ですから、以前よりは利益供与とは言えない状況になりましたし、また、録音されているホールも、今は亡き東京厚生年金会館。そんな点が、このCDを買い求める理由になりました。
以前、知人から近衛氏と読売日響の演奏はいただいたことがありますが、そのステディな演奏は実に感動的なものでした。実直に積み上げていく演奏が、私の心に響いたのでした。
しかし、です。この第九では、基本的には実直な点は変わりないんですが、所々、変態演奏がちりばめられているのです。
それが何処かと言えば、第4楽章です。第1楽章から第3楽章までは、実に実直な演奏ですが、第4楽章に入ると一変。それまで殆どつけていなかったアコーギクもつけていますし、常に私が問題にするvor Gott!の部分はなんと、vor一拍に対し、Gott!は4拍しか伸ばしておらず、殆どアタッカでアラ・マルシアへ突入しています。

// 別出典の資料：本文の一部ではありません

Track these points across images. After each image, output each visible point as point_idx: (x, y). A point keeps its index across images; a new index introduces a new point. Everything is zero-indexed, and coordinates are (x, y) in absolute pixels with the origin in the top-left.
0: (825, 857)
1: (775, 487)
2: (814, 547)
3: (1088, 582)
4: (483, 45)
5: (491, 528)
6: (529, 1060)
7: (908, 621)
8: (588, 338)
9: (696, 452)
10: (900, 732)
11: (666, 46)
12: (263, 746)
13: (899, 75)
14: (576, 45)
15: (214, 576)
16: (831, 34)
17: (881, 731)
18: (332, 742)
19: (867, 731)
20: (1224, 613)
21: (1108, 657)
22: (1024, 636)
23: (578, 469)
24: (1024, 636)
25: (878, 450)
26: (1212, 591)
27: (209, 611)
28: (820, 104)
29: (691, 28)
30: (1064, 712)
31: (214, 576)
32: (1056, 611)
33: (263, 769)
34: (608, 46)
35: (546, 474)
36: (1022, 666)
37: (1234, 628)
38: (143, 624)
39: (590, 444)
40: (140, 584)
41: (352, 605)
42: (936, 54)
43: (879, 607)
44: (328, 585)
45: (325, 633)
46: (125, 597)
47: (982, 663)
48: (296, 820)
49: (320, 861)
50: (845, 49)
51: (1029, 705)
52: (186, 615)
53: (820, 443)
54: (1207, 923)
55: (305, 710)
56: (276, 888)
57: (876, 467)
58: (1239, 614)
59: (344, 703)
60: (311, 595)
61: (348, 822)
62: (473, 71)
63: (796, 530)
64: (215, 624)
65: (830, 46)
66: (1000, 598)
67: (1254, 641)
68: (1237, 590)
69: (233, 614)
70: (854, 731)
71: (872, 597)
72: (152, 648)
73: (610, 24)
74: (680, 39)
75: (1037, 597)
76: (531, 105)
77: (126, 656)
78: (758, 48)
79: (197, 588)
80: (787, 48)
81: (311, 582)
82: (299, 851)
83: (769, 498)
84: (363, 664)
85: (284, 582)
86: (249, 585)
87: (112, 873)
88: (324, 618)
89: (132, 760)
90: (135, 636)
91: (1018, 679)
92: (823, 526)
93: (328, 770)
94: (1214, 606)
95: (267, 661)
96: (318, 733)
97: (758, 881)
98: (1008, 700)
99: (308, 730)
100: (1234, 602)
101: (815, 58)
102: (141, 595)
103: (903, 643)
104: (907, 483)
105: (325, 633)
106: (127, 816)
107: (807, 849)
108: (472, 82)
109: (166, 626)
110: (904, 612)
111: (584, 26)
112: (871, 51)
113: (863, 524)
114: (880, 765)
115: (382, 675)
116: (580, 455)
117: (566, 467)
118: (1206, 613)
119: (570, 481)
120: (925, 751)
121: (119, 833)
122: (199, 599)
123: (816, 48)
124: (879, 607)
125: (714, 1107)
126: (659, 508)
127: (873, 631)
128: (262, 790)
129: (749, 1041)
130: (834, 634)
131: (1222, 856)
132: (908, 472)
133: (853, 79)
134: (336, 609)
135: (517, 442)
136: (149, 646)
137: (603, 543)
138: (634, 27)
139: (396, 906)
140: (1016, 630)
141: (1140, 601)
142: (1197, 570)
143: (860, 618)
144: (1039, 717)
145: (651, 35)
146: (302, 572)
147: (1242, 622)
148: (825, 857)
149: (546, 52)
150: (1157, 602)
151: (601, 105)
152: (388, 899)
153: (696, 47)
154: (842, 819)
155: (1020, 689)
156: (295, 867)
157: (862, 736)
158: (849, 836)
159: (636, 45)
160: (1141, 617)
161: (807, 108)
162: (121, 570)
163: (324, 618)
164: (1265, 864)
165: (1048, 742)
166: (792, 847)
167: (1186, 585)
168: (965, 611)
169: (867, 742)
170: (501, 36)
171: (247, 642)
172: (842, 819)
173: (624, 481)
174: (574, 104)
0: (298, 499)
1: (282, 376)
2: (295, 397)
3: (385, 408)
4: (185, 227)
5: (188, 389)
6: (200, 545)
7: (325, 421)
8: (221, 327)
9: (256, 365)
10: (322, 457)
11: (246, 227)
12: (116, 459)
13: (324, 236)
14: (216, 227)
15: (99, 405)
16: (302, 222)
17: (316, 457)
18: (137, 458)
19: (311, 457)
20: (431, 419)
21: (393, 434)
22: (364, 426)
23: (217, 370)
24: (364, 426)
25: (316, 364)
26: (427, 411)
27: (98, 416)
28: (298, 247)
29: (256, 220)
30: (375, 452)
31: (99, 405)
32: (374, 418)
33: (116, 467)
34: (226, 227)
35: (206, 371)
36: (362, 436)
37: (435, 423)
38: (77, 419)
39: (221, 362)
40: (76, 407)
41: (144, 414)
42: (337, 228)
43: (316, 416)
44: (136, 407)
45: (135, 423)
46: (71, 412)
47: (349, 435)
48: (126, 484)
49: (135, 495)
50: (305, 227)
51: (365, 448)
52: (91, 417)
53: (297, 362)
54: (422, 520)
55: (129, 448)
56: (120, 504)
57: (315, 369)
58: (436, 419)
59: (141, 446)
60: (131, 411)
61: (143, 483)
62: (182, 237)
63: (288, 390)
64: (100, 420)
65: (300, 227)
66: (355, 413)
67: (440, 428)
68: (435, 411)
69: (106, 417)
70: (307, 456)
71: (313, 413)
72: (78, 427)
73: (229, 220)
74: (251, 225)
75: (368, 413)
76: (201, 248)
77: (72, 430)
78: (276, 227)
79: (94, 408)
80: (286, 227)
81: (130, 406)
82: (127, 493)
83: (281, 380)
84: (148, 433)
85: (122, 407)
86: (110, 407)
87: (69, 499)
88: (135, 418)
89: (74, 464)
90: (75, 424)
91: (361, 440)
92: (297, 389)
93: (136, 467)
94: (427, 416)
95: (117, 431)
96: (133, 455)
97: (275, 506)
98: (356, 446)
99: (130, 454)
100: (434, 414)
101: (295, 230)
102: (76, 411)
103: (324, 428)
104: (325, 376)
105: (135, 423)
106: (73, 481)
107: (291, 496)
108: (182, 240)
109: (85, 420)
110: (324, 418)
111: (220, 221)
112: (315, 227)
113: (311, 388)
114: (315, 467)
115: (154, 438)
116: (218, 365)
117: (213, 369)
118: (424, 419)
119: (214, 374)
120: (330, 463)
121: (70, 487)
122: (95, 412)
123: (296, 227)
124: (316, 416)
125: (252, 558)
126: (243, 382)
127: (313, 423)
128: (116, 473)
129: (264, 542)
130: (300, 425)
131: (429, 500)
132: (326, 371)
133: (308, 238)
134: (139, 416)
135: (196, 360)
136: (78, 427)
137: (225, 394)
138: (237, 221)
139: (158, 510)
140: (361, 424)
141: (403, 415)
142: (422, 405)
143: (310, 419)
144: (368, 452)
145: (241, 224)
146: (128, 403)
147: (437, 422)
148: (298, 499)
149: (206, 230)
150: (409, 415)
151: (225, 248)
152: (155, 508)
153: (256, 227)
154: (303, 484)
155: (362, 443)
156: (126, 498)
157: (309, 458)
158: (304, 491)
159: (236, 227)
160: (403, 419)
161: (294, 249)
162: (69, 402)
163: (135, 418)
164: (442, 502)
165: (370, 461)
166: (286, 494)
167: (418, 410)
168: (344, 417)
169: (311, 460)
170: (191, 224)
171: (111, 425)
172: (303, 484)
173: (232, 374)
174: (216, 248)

その上、練習番号Mの部分は、普通はティンパニがクレッシェンドしないのにさせています。かなり近衛さんがいじっています。
近衛さんと言えば、第九を校訂した人でもあるので、近衛版と言ってもいいのではと思います。ではその変態ぶりが何ともおかしいのかと言えば、これがまた実にぴったりしているんです。
聴いていて、あれ?とは思うものの、実に自然で、活き活きとしており、第九という連帯の音楽を奏する喜びが、随所に現われている演奏です。
合唱団は二期会。ですので力強く美しい演奏になっているのは、さすがプロだけの演奏であろうと思います。ただ、これは決してスタンダードではありません。あくまでも近衛版です。でも、決して不自然でもありません。これはこれでアリ、です。
その後、私はむしろ客演指揮者による読売日響の第九を、それこそ毎年年末の番組で幾度聴いてきたことでしょう。それでも、この近衛さんの指揮は印象に残るものです。じんわりとした感動が後から波のように打ち寄せてきます。
決して今のホールのようには響かない、かつては厚生年金業務の大会も開かれた東京厚生年金会館の大ホールで、喜びに満ちた演奏が奏されたのは、まさに素晴らしい事だったと思います。
どうしてこのCDが中古市場に出たのかわかりませんが、放出した下さったかたには、感謝したいと思います。
聴いているCD
ルートヴィヒ・ヴァン・ベートーヴェン作曲
交響曲第9番ニ短調作品125「合唱付き」
渡辺洋子(ソプラノ)
長野羊奈子(アルト)
藤沼昭彦(テノール)
栗林義信(バリトン)
二期会合唱団
近衛秀磨指揮
読売日本交響楽団
(Naxos NYCC-27295)
地震および津波により被害にあわれた方へお見舞い申し上げますとともに、亡くなられた方のご冥福をお祈りいたします。同時に原発の被害を食い止めようと必死になられているすべての方に、感謝申し上げます。